Paul Tillich Against the Nazis

52120249_10167055650187037_1775876042393649152_nOver the last year I’ve been re-reading the responses of “confessing Christians” like Barth, Bonhöffer, and Niemöller to the Nazi threat. Now I’m turning my attention to Paul Tillich. He had been an Army chaplain in World War 1, and he was an early and vocal critic of Nazi power and antisemitism.

I came across a volume of his “wartime radio broadcasts into Nazi Germany.” They are powerful–and so much more down to earth and clear than what I remembered of his philosophical writings. These are not for an academic audience but for the people of Germany. They are grounded in solid philosophy and theology, but are meant to be prophetic warnings, to stir Christian people to radical obedience to Christ and opposition to the Nazis.

He professes his love for Germany (something the editor says the American government couldn’t understand). But he hates everything about the Nazi power grab, and their murderous regime. He criticizes fellow Christians who were silent about Nazi antisemitism, silent about their abuse of power until it affected the church.

His writings struck me as strangely relevant to today. Read these clippings in the light of current events–maybe you will be struck as I was.

The cross is opposed to “holiness of nation, race, blood and power.”

“Tillich’s great distance from the Confessing Church in his rejection of Nazism derived from two aspects of his theological life. First, he was closely associated with Jewish friends, intellectuals, and causes. Second. his theology was political. The Confessing Church, at Barmen and later, was relatively apolitical and concerned primarily about the freedom of the church. For Tillich, Nazism was not to be submitted to even in matters of the state; it was to be defeated. Christianity was grounded in and depended on its Jewish roots, and to be anti-Jewish was to be antiChristian. The Nazi fight with Judaism was of the movement’s essence, necessary to the blood-bound folk paganism of Nazism.”

The real issue in the struggle between prophetic religion, whether Judaism or Christianity, and Naziism, is a human question, “whether human beings should remain bound to their limited space, to blood and to nation, or if the meaning and value of human existence is to reach out over such boundedness to a realm beyond nation and beyond every limited space.”

“Love breaks out of the prison of individualism and nationalist stupidity.

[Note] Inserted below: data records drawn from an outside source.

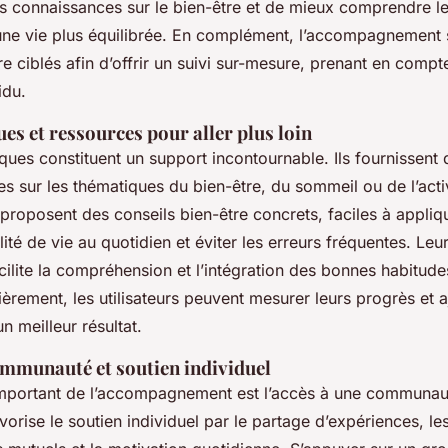
s connaissances sur le bien-être et de mieux comprendre le
une vie plus équilibrée. En complément, l’accompagnement 
re ciblés afin d’offrir un suivi sur-mesure, prenant en compte
idu.
es et ressources pour aller plus loin
ques constituent un support incontournable. Ils fournissent
ses sur les thématiques du bien-être, du sommeil ou de l’acti
roposent des conseils bien-être concrets, faciles à appliq
lité de vie au quotidien et éviter les erreurs fréquentes. Leur
lite la compréhension et l’intégration des bonnes habitude
ièrement, les utilisateurs peuvent mesurer leurs progrès et a
 meilleur résultat.
ommunauté et soutien individuel
 important de l’accompagnement est l’accès à une communa
avorise le soutien individuel par le partage d’expériences, le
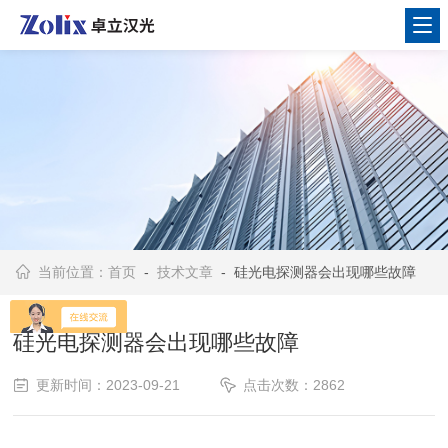
当前位置：
首页
-
技术文章
- 硅光电探测器会出现哪些故障
硅光电探测器会出现哪些故障
更新时间：2023-09-21
点击次数：2862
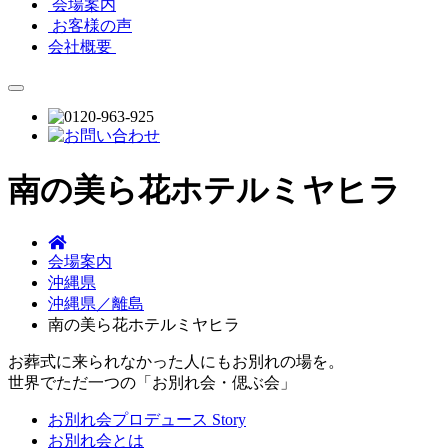
会場案内
お客様の声
会社概要
南の美ら花ホテルミヤヒラ
会場案内
沖縄県
沖縄県／離島
南の美ら花ホテルミヤヒラ
お葬式に来られなかった人にもお別れの場を。
世界でただ一つの「お別れ会・偲ぶ会」
お別れ会プロデュース Story
お別れ会とは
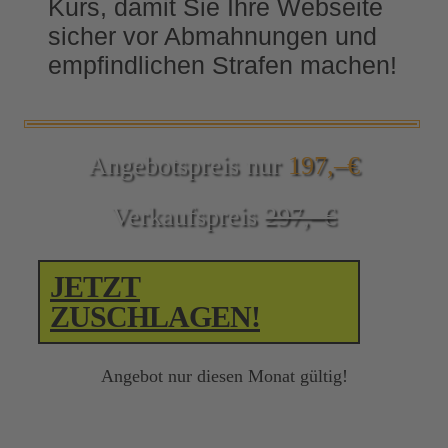
Kurs, damit Sie Ihre Webseite
sicher vor Abmahnungen und
empfindlichen Strafen machen!
Angebotspreis nur
197,–€
Verkaufspreis
297,–€
JETZT
ZUSCHLAGEN!
Angebot nur diesen Monat gültig!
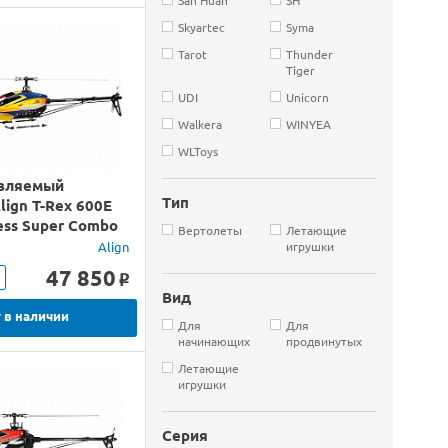
Skyartec
Syma
Tarot
Thunder
Tiger
UDI
Unicorn
Walkera
WINYEA
WLToys
вляемый
Тип
lign T-Rex 600E
less Super Combo
Вертолеты
Летающие
Align
игрушки
47 850
o
Вид
 в наличии
Для
Для
начинающих
продвинутых
Летающие
игрушки
Серия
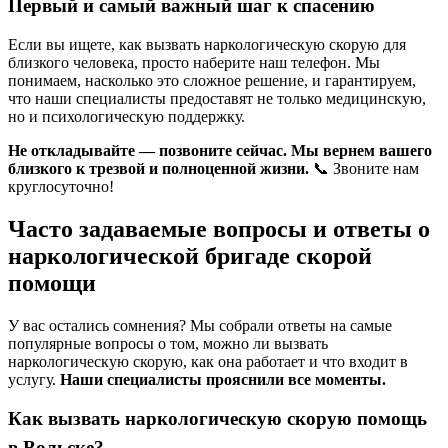
Первый и самый важный шаг к спасению
Если вы ищете, как вызвать наркологическую скорую для
близкого человека, просто наберите наш телефон. Мы
понимаем, насколько это сложное решение, и гарантируем,
что наши специалисты предоставят не только медицинскую,
но и психологическую поддержку.
Не откладывайте — позвоните сейчас. Мы вернем вашего
близкого к трезвой и полноценной жизни.
📞 Звоните нам
круглосуточно!
Часто задаваемые вопросы и ответы о
наркологической бригаде скорой
помощи
У вас остались сомнения? Мы собрали ответы на самые
популярные вопросы о том, можно ли вызвать
наркологическую скорую, как она работает и что входит в
услугу.
Наши специалисты прояснили все моменты.
Как вызвать наркологическую скорую помощь
в Вольске?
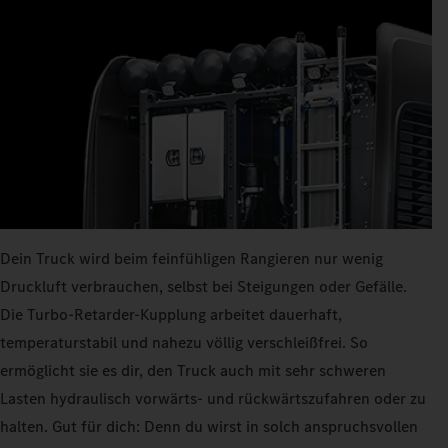
Dein Truck wird beim feinfühligen Rangieren nur wenig
Druckluft verbrauchen, selbst bei Steigungen oder Gefälle.
Die Turbo-Retarder-Kupplung arbeitet dauerhaft,
temperaturstabil und nahezu völlig verschleißfrei. So
ermöglicht sie es dir, den Truck auch mit sehr schweren
Lasten hydraulisch vorwärts- und rückwärtszufahren oder zu
halten. Gut für dich: Denn du wirst in solch anspruchsvollen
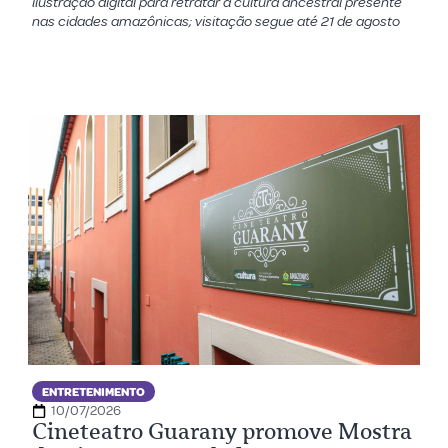
ilustração digital para retratar a cultura ancestral presente
nas cidades amazônicas; visitação segue até 21 de agosto
ENTRETENIMENTO
10/07/2026
Cineteatro Guarany promove Mostra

Love goes to another person, even one with a different language or of a different race, and returns from him richer.”

“Freedom in spirit, bondage in life: this contradiction rests as a curse over German history. Protestantism has not been able to defeat this curse. The freedom of a Christian person–the right, in the name of God, to protest against ungodly authorities–was surrendered in favor of subjugation to a new tyranny, that of doctrine. And the freedom of a Christian person was not understood as political freedom. The godly right to protest against ungodly political authorities was never recognized. As diabolical as they may be, even the diabolical is ordered by God, if it proceeds in the name of the government …”

“German Protestants … offered resistance only when the church itself was being attacked.”

“The belief in justice is not only indestructible in the depth of the human heart; it is also borne by religion. Every higher religion has had gods whose special, holy task it was to give laws and protect justice. But nowhere is the thought of justice more closely connected with the idea of God than in the religion of the prophets. For them, God is first, and above all, the God of justice. The unjust judges who pervert justice in accordance with the will of the ruling powers, the king who despotically misuses his power against his subjects and takes from them what is their due, the official who decides arbitrarily and not in accordance with justice- they all were placed under divine judgment and repudiated by the prophets with powerful words. God’s holiness takes effect in his justice, and no one is more repugnant to him than the one who destroys justice. That is certainly one of the bases for the present rulers’ hatred for the Old Testament. Whoever destroys justice is an enemy of the God of the prophets, and this God is his enemy because he is the God of justice, the true God.”

“A nation that is undignified–because it has come to be without justice–sees in another nation the strange, the hostile, a power that must be met with power, but not a person who must be met as a person, that is, whose rights must be acknowledged, as one desires to have one’s own rights acknowledged.”

“No religion has grasped and established the reverence for the sick and weak as deeply as has Christianity. The cynical cruelty and indifference of your present leaders toward everyone who is weak and sick is connected most closely with their lack of understanding in respect to the religious dimension of our life.”

“Reverence for the troubled and burdened has no place in the hearts of your present leaders, and they don’t want it to hold a place in your hearts.”

“Power that is not united with justice is only apparently power and is, in reality, the deepest powerlessness; and justice that possesses no outward power is only apparently powerless but is, in reality, an invincible power.”

“Power should protect life, by protecting the rights and being that every living thing has.”